Reta final é luta contra o tempo, estresse a mil, um salve-se quem puder. Numa cidade cheia de rios como o Recife, se um candidato a vereador, por exemplo, se encontrar com o outro sobre a ponte, valei-me Nossa Senhora das Águas Profundas. A segunda quinzena de setembro, tradicionalmente, é quando a disputa ganha esse ritmo acirrado do vale-tudo.

Recife é só um exemplo. Das nervosas capitais aos mais pacatos rincões, os candidatos reforçarão a atuação até seis de outubro, dia do primeiro turno, porque político sem tribuna, morre. E o que isso tem a ver com teatro? É que as máscaras têm caráter dramatúrgico. Nessa jornada, há um roteiro pronto e os atores, bem ensaiados, não fugirão aos papéis que lhes couber interpretar.

Discurso de político é resenha preparada para lhes convencer, senhoras e senhores espectadores. Tudo o que você tem a fazer é ouvir e assistir. Não sei dizer quais os atores estarão interessados em lhes dizer a verdade e somente a verdade. É possível, até, que a verdade seja a única derrotada nesse jogo de cena. O que vai interessar aqui e agora é a persuasão.

Os discursos dos políticos são baseados em estudos e pesquisas. Os marqueteiros descobrem quais são os ressentimentos e as desilusões da população e constroem seus personagens para vocalizar esses sentimentos. Assim, fisgam os eleitores mais sensíveis a certos apelos. Dito isso, não é a hora de discutirmos vãs ideologias e filosofias.

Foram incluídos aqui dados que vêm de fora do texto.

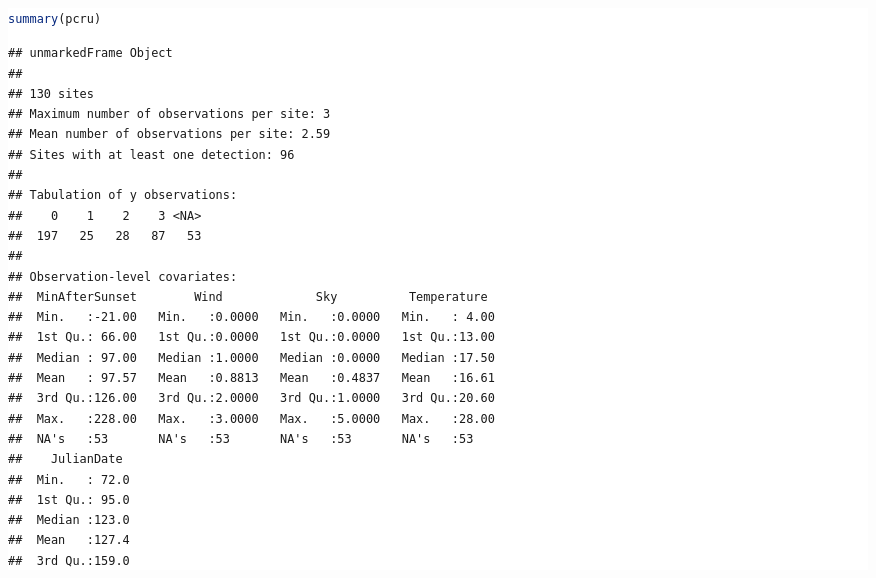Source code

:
 ``` r
summary(pcru)
```

    ## unmarkedFrame Object
    ## 
    ## 130 sites
    ## Maximum number of observations per site: 3 
    ## Mean number of observations per site: 2.59 
    ## Sites with at least one detection: 96 
    ## 
    ## Tabulation of y observations:
    ##    0    1    2    3 <NA> 
    ##  197   25   28   87   53 
    ## 
    ## Observation-level covariates:
    ##  MinAfterSunset        Wind             Sky          Temperature   
    ##  Min.   :-21.00   Min.   :0.0000   Min.   :0.0000   Min.   : 4.00  
    ##  1st Qu.: 66.00   1st Qu.:0.0000   1st Qu.:0.0000   1st Qu.:13.00  
    ##  Median : 97.00   Median :1.0000   Median :0.0000   Median :17.50  
    ##  Mean   : 97.57   Mean   :0.8813   Mean   :0.4837   Mean   :16.61  
    ##  3rd Qu.:126.00   3rd Qu.:2.0000   3rd Qu.:1.0000   3rd Qu.:20.60  
    ##  Max.   :228.00   Max.   :3.0000   Max.   :5.0000   Max.   :28.00  
    ##  NA's   :53       NA's   :53       NA's   :53       NA's   :53     
    ##    JulianDate   
    ##  Min.   : 72.0  
    ##  1st Qu.: 95.0  
    ##  Median :123.0  
    ##  Mean   :127.4  
    ##  3rd Qu.:159.0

Claro que todos os candidatos e candidatas se dizem capazes de construir um futuro cheio de graça. Oferecem felicidade e realizações plenas aos eleitores, e o prometem na alegria e na tristeza; na saúde e na doença. Fazem igual aos noivos, na hora do casamento, mas só Deus é quem sabe em que esse amor sincero vai resultar nos dias seguintes.

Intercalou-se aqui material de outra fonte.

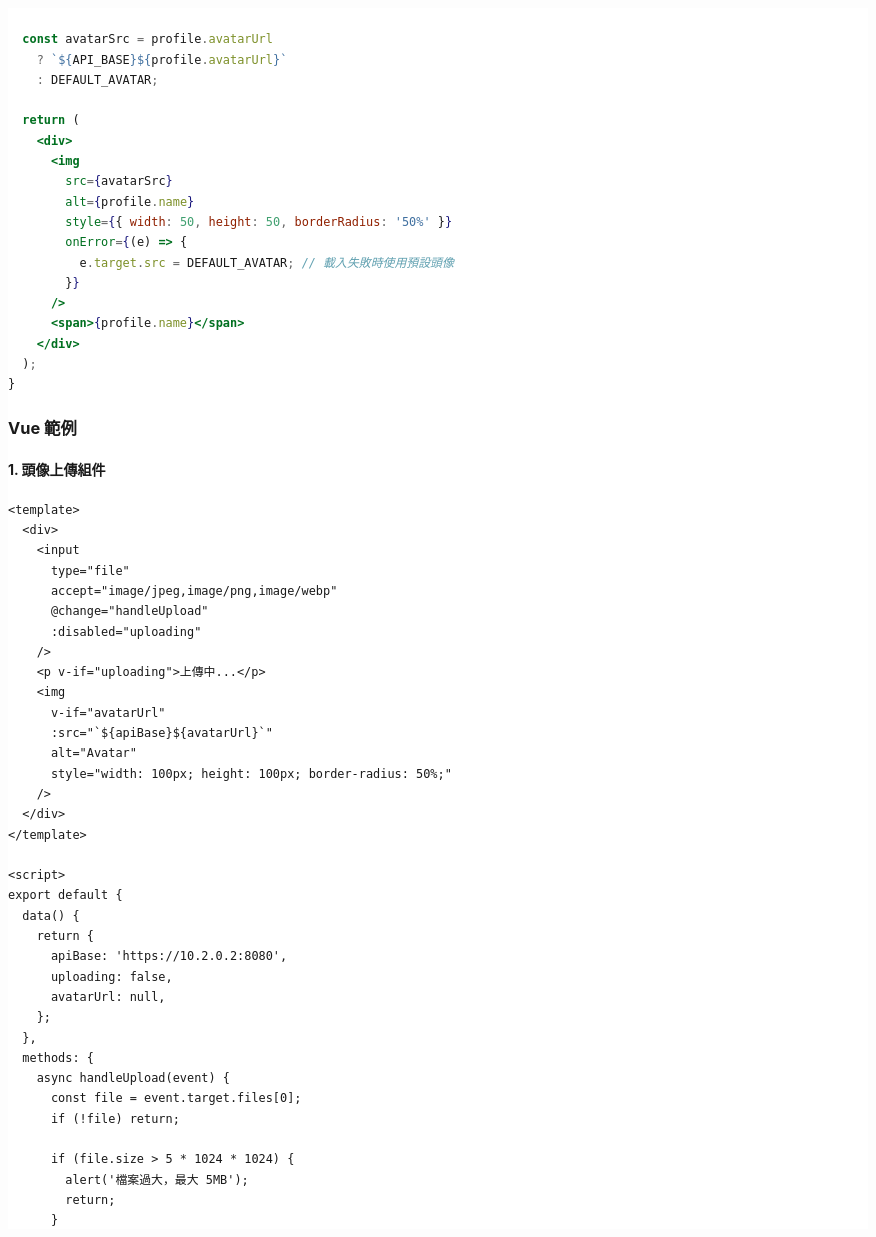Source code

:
 ```jsx

  const avatarSrc = profile.avatarUrl
    ? `${API_BASE}${profile.avatarUrl}`
    : DEFAULT_AVATAR;

  return (
    <div>
      <img
        src={avatarSrc}
        alt={profile.name}
        style={{ width: 50, height: 50, borderRadius: '50%' }}
        onError={(e) => {
          e.target.src = DEFAULT_AVATAR; // 載入失敗時使用預設頭像
        }}
      />
      <span>{profile.name}</span>
    </div>
  );
}
```

### Vue 範例

#### 1. 頭像上傳組件

```vue
<template>
  <div>
    <input
      type="file"
      accept="image/jpeg,image/png,image/webp"
      @change="handleUpload"
      :disabled="uploading"
    />
    <p v-if="uploading">上傳中...</p>
    <img
      v-if="avatarUrl"
      :src="`${apiBase}${avatarUrl}`"
      alt="Avatar"
      style="width: 100px; height: 100px; border-radius: 50%;"
    />
  </div>
</template>

<script>
export default {
  data() {
    return {
      apiBase: 'https://10.2.0.2:8080',
      uploading: false,
      avatarUrl: null,
    };
  },
  methods: {
    async handleUpload(event) {
      const file = event.target.files[0];
      if (!file) return;

      if (file.size > 5 * 1024 * 1024) {
        alert('檔案過大，最大 5MB');
        return;
      }

```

Nós, eleitores, temos a grande responsabilidade de escolher aquele ou aquela que nos representa. Já que somos obrigados a votar, votemos em quem atender aos nossos interesses e às nossas aspirações. Naqueles ou naquelas que conhecemos. Ruim mesmo seria não podermos votar. Ou, ainda, se fôssemos coagidos e obrigados a votar em alguém. O que representaria um estupro às nossas consciências. O que não é o caso, para nós que estamos avançamos. Viva, pois, a democracia!